Dans le bref moment qui m’est accordé, je n’entends pas résumer la troisième et la quatrième partie de l’encyclique, mais voudrais seulement attirer votre attention sur certains points qui, à mon avis, sont particulièrement importants. Avant tout en ce qui concerne le lieu génétique de la foi, laquelle, si elle est un événement touchant intimement la personne, n’enferme pas le « je » dans un « face-à-face » isolé et isolant avec Dieu. En effet, elle « naît d’une rencontre qui se produit dans l’histoire » (n° 38) et « se transmet… par contact, de personne à personne, comme une flamme s’allume à une autre flamme » (n° 37).

La foi, par conséquent, se donne toujours au sein d’une trame de relations qui nous précède et nous dépasse, dans un « nous » qui nous invite à sortir de la solitude de notre « je » pour se situer dans un horizon et dans un contexte toujours plus vastes, dans un dialogue et dans un chemin qui n’ont jamais de terme.
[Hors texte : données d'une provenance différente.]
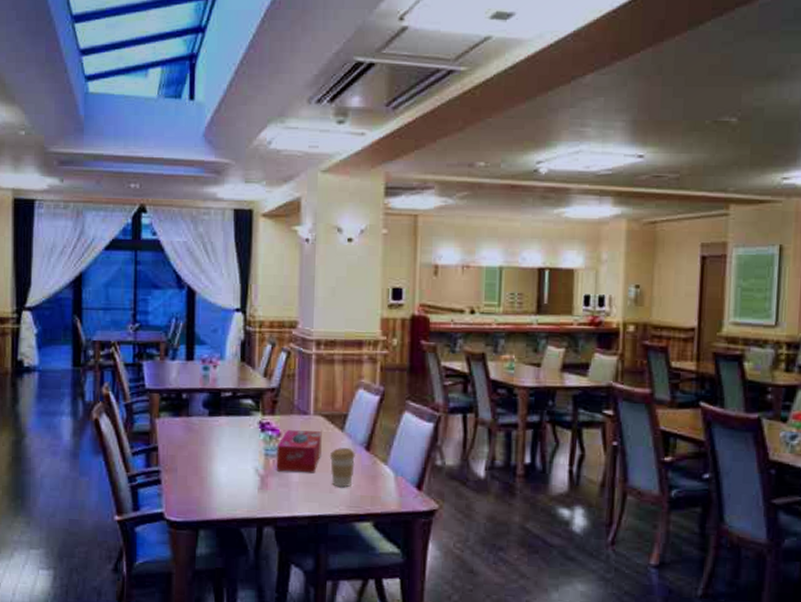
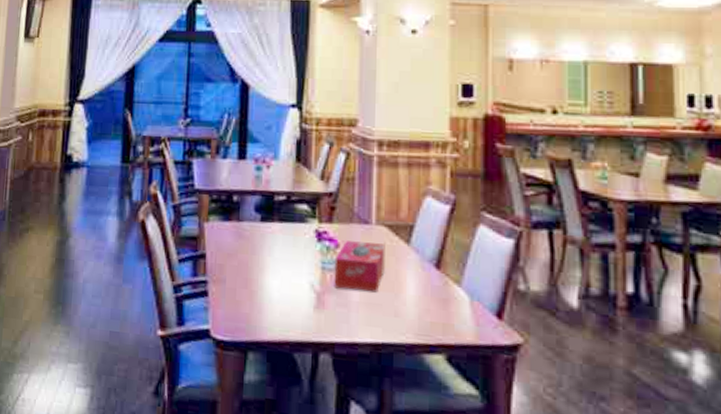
coffee cup: present [329,447,355,488] -> none [393,263,423,312]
La forme dialoguée même, dans laquelle est né notre Credo, documente ce fait et ce mouvement qui nous placent à l’intérieur du « nous » ecclésial, du nouveau sujet auquel nous appartenons à travers la foi.

L’Église est le lieu dans lequel ce mouvement de la personne – qui naît de la foi vécue – s’enracine et à partir duquel il est relancé sans arrêt, nous ouvrant à Dieu et aux autres, et devenant une nouvelle Weltanschauung, une vision du monde spécifique : en effet l’Église est, selon la belle citation de Romano Guardini, « la porteuse historique du regard plénier du Christ sur le monde » (n° 22).

L’Église est le lieu d’où naît la foi et dans lequel elle devient expérience qui peut se communiquer, c’est-à-dire rendre témoignage de manière raisonnable et donc fiable : « Ce qui est communiqué dans l’Église…, c’est la nouvelle lumière qui naît de la rencontre avec le Dieu vivant » (n° 40).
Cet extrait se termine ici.